To reach North Platte had been difficult due to the condition of the roads the convoy traveled. “In Nebraska, the first real sand was encountered,” noted Eisenhower in the report he prepared on the transcontinental trip for the chief of the Motor Transport Corps. Eisenhower reported that the western part of the state had “bad, sandy roads.”
Another member of the convoy, First Lieutenant Elwell R. Jackson, wrote similar observations about the road conditions in Nebraska in his daily log of the trip. His entry for August 2 included, “Roads gumbo mud,” and he wrote on August 3, “Roads sandy, some quicksand.”
The challenges of poor roads and mechanical breakdowns caused the convoy to fall behind schedule. It had been scheduled to reach North Platte on August 2. However, the road surfaces were so bad that Lt. Col. Charles W. McClure, the convoy’s commander, ordered the convoy to stop at Gothenburg instead.
On the morning of August 3, the convoy left Gothenburg. North Platte was 34 miles from Gothenburg. However, those 34 miles made for a very difficult journey in 1919. As Jackson wrote, “With the exception of the Engineers’ trucks and the [front-wheel drive vehicles], the Militor [a tractor used for pulling stalled or otherwise stuck vehicles] towed every truck in the Convoy at least once during the day. At one time, nine trucks chained together were unable to move under their own power, and the Militor pulled them through.”
Nonetheless, many of the expedition’s vehicles reached North Platte at 5:15 p.m. “The arrival of the convoy was announced by a prolonged whistle at the water plant, and the streets were lined with hundreds of cars and thousands of spectators,” reported the North Platte Semi-Weekly Tribune. “The train entered the city over the Lincoln Highway, down to Front, west to Locust and thence to the city park.”
However, the final group of convoy vehicles did not reach North Platte until after 10:00 p.m. Eight trucks carrying McClure and the engineering corps had been delayed. As the North Platte Semi-Weekly Tribune explained, “The delay of these trucks was due to the big repair shop truck going through a bridge or culvert east of Maxwell [a village between Gothenburg and North Platte], and a stop was necessary to extricate the truck and repair the damage to the bridge.”
The extended stop of two nights in North Platte gave the convoy’s mechanics time to conduct needed repairs and maintenance on the vehicles.
Eisenhower family reunion
During the convoy, Eisenhower’s wife Mamie and their son were staying with her parents at their home in Denver. She and her father had been tracking the convoy’s progress on a map. Since the convoy was in nearby Nebraska, they decided to join it. Mamie, her son and parents, traveled over 265 miles of rough roads from Denver to North Platte. They drove in a Packard for 13 hours to reach North Platte. Today, that trip would take less than four hours.

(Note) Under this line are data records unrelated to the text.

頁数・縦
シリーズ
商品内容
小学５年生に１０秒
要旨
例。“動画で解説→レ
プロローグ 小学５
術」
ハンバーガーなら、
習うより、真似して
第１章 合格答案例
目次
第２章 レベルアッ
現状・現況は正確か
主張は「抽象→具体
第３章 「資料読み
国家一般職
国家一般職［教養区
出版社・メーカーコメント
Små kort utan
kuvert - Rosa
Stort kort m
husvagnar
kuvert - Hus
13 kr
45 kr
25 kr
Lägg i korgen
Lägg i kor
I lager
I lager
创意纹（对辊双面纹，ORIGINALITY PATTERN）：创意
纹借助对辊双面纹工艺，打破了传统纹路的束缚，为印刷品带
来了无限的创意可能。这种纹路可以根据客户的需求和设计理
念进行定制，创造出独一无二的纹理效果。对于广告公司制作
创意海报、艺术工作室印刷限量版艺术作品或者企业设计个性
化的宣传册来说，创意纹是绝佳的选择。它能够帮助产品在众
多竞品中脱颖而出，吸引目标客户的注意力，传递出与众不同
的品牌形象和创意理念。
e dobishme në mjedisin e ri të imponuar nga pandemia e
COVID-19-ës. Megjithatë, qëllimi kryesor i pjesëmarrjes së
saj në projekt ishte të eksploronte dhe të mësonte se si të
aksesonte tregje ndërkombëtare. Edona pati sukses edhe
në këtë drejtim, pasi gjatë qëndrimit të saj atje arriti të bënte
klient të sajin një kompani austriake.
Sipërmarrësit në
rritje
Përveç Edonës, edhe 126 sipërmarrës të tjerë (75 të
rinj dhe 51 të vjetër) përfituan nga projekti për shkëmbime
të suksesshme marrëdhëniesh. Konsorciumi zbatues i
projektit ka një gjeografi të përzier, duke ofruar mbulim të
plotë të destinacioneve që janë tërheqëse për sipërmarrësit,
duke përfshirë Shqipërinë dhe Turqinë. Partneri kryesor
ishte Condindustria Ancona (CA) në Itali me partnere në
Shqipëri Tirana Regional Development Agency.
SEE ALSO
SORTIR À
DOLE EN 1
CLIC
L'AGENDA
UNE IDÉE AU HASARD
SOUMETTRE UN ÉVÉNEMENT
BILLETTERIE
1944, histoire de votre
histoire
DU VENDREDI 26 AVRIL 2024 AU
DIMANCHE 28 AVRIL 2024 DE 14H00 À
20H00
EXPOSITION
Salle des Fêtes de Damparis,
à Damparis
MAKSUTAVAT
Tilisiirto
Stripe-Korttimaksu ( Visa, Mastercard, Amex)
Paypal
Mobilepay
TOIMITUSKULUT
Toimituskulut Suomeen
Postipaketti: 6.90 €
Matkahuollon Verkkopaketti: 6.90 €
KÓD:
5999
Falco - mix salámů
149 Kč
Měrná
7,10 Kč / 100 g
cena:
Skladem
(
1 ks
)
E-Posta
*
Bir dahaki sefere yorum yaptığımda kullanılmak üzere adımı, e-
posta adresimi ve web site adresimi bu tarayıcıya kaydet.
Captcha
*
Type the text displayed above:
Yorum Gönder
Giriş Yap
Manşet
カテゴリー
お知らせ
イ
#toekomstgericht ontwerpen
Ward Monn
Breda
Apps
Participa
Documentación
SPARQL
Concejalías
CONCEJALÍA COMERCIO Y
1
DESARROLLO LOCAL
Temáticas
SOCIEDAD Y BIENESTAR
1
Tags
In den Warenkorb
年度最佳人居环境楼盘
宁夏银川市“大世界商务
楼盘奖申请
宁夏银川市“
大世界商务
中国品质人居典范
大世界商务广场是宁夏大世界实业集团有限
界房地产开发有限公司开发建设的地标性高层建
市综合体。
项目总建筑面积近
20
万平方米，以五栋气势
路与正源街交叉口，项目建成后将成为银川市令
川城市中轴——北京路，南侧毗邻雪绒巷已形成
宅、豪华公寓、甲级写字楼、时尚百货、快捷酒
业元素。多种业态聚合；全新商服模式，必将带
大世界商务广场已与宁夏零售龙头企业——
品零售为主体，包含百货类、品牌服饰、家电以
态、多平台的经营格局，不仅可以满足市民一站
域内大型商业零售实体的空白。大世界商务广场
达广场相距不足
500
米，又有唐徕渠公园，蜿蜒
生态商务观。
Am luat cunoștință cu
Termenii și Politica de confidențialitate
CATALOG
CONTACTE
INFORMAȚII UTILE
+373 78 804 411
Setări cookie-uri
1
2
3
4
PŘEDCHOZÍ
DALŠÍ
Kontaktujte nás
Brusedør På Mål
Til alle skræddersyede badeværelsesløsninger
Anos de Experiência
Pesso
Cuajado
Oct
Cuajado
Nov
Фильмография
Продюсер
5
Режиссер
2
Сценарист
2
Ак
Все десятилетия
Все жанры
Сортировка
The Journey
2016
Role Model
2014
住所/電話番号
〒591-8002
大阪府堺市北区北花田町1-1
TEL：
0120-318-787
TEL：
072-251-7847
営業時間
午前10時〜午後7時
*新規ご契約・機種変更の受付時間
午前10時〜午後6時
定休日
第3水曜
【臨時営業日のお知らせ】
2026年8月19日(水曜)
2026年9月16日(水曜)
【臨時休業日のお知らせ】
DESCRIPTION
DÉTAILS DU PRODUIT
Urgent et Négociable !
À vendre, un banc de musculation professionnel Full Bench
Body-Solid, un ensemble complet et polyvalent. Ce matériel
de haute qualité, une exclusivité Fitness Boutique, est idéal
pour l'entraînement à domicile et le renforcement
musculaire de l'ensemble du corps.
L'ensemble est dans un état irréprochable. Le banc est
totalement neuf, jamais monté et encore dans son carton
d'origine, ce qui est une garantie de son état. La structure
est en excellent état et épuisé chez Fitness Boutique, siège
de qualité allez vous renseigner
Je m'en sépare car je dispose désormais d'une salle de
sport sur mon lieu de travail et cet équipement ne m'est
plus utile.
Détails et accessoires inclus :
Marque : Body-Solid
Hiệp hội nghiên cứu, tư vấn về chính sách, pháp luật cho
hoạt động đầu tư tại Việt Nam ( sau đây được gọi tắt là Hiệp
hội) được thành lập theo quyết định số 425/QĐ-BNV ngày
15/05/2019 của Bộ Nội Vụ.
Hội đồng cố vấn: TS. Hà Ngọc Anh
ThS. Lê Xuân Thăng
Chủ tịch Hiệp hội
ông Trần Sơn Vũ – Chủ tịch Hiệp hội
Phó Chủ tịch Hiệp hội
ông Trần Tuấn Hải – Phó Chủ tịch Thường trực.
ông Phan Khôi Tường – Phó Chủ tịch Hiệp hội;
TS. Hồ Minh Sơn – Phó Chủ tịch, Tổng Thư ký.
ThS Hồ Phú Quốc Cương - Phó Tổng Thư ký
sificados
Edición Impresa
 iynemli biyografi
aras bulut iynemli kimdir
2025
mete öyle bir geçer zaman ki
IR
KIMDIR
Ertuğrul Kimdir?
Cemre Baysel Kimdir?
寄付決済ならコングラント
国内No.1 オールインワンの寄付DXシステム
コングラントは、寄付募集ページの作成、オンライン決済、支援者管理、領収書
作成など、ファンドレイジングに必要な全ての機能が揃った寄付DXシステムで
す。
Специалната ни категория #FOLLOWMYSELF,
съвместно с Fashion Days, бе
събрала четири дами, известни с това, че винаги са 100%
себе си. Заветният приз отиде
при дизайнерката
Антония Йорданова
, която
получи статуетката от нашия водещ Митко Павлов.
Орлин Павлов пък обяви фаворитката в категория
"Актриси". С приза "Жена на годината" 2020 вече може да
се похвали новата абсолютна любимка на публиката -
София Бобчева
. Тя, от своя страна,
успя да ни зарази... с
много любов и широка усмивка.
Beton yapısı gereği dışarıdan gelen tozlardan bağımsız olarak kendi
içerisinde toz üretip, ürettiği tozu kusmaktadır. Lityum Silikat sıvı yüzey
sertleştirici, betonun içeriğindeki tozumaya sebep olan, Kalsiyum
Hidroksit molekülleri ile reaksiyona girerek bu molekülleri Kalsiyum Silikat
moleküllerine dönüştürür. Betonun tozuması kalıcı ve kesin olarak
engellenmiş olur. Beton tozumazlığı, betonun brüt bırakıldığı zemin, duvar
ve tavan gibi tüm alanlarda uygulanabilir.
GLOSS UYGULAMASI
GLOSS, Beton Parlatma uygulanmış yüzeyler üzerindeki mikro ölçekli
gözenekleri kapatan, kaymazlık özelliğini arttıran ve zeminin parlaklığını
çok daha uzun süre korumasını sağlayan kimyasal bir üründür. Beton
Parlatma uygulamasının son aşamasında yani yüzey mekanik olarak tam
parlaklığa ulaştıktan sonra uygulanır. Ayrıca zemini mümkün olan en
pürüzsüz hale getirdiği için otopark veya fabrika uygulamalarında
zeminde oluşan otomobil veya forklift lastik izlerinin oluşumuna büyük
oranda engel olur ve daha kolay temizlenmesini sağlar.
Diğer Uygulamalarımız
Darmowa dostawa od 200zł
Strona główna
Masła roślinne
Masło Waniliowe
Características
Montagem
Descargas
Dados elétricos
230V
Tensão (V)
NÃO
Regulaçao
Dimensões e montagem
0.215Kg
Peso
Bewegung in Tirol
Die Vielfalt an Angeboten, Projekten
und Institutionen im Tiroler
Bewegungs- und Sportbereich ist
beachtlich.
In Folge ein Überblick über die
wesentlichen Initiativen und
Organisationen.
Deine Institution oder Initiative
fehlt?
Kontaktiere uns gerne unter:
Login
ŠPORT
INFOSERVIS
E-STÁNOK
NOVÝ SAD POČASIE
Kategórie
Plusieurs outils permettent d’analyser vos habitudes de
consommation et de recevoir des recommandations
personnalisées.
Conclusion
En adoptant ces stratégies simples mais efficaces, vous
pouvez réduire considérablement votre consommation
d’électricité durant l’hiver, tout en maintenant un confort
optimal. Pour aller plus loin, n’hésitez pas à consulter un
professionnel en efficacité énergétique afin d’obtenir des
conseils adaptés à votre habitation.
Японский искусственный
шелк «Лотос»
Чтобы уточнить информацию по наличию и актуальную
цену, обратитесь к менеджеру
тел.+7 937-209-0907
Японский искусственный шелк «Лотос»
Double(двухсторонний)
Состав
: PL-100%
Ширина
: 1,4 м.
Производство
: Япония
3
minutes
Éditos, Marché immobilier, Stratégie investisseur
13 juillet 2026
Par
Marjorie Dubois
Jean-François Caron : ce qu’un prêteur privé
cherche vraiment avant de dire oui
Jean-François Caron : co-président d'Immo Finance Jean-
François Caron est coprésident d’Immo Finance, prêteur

The reunion in North Platte was the first time in six months that Eisenhower had seen his wife and son. They remained with the convoy as far as Laramie, Wyoming, before returning to Denver.
The convoy took more than two months to make the coast-to-coast trip. The roads got progressively worse as the convoy moved westward. During its journey, the convoy broke and repaired “dozens of wooden bridges” (including 14 in Wyoming alone) and “practically” all roadways were unpaved from Illinois through Nevada.
The convoy traveled 3,250 miles in 573.5 hours at an average of 5.65 mph over the 56 travel days, averaging 10.24 hours per travel day.
In 2021 it is hard to imagine the poor conditions of the nation’s roads in 1919. The worst stretches of today’s roads, highways and interstates are infinitely better than the roads of a century ago. But the 1919 convoy was the first step in the creation of the nation’s Interstate Highway System.